The apathy of the current investors is compounded by the empty coffers at ShopClues, which is spooking employees and partners. According to a current employee, who would not be quoted for obvious reasons, “The company was unwilling to clean up its act and was sleepwalking to its doom. Why did we let things get to this point?”
Already, ShopClues has seen most of its senior management leave and the skeletal senior staff now remaining is working without salary or clarity around the future.
Entrackr had reported about the massive difficulty that ShopClues could find itself in if its deal with Snapdeal did not fructify. The worst case scenario seems to be coming true.

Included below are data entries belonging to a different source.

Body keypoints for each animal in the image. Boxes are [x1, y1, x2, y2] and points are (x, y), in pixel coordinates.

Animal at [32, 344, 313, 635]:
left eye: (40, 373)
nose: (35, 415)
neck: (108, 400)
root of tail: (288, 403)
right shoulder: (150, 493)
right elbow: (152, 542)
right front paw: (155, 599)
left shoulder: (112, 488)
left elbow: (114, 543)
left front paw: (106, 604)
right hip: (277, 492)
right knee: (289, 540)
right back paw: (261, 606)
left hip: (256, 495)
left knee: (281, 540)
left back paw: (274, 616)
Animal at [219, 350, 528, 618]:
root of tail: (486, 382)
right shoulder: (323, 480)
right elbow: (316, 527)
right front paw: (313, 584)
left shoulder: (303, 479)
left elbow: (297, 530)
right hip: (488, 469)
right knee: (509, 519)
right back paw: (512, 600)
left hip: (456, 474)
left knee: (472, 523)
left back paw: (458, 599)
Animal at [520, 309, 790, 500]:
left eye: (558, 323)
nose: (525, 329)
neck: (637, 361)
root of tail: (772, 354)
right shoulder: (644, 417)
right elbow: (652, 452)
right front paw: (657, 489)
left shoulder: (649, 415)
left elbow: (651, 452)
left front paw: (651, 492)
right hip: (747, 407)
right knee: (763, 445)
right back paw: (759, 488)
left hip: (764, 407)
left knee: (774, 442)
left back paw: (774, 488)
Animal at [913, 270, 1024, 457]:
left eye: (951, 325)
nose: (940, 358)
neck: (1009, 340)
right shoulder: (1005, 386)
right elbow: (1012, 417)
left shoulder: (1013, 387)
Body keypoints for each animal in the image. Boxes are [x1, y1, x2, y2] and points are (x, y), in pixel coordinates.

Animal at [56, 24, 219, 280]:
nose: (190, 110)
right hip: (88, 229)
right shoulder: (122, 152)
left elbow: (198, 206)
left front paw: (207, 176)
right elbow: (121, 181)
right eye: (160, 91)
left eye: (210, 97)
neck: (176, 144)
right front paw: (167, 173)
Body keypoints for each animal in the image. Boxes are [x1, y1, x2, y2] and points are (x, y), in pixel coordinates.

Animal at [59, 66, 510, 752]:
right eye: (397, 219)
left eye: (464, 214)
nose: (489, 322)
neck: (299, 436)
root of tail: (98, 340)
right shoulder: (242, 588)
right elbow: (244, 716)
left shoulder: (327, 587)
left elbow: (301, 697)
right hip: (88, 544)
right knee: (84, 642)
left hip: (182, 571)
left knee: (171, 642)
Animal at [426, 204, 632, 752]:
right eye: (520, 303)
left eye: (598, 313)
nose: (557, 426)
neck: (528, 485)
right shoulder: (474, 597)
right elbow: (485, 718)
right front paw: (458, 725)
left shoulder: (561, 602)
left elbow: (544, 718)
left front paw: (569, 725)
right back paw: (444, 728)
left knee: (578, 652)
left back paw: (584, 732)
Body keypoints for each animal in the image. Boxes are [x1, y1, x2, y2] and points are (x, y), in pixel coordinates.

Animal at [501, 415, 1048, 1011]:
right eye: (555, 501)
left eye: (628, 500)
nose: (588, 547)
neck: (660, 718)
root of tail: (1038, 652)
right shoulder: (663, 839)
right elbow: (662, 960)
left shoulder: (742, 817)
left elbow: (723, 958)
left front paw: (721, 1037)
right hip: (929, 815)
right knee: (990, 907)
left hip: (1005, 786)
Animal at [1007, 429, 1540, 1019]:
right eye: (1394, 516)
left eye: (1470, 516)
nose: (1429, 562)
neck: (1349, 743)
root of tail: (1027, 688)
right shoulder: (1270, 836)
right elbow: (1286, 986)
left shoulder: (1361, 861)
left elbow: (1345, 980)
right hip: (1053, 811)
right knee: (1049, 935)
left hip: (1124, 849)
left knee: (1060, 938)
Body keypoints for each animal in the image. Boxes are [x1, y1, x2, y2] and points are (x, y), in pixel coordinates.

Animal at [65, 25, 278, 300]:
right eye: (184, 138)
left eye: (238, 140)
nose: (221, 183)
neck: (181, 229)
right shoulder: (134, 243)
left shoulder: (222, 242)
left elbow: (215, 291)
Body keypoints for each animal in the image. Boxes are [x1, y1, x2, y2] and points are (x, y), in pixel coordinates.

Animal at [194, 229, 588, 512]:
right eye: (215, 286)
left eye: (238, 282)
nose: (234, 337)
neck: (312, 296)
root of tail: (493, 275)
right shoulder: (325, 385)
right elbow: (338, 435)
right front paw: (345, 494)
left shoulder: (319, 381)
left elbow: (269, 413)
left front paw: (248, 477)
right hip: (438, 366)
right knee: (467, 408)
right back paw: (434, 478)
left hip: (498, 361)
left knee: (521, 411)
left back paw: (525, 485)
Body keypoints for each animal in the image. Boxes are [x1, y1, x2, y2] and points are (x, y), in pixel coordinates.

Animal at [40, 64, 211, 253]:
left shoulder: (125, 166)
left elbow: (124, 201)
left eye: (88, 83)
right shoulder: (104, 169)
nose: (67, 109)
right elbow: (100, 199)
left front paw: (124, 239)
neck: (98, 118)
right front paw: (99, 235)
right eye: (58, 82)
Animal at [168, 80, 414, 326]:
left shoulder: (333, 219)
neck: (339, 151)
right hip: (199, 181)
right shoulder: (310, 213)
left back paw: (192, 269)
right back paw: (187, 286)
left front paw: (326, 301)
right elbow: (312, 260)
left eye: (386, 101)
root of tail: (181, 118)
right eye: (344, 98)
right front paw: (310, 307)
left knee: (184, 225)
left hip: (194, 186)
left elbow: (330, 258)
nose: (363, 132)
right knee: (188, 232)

Over the past few months, ShopClues orders have shrunk to about 15,000 a day, and continue to decline steadily. Its social commerce platform EzoNow is also struggling in the midst of well funded social commerce focused companies.
Sources aware of the discussions indicate that ShopClues was also exploring merger options with niche platforms like Craftsvilla, Voonik and Limeroad, all of which have shown no appetite to absorb the large quantum of losses.
In recent weeks, the founders have also reached out to Paytm-Paytm Mall for a distress sale. “Paytm is being tentative given an ongoing forensic audit at Paytm Mall and also because of the overall debacle of its own marketplace business,” emphasised sources. Other companies like Amazon and Walmart may also hesitate given their high sensitivity to diligence issues. Things aren’t looking great for Shopclues.
Responding to Entrackr’s detailed questionnaire, ShopClues has deemed everything as speculation while Paytm Mall said that it’s not in any conversation with ShopClues for acquisition. Snapdeal is yet to respond to our questionnaire. We will update the post as and when it responds.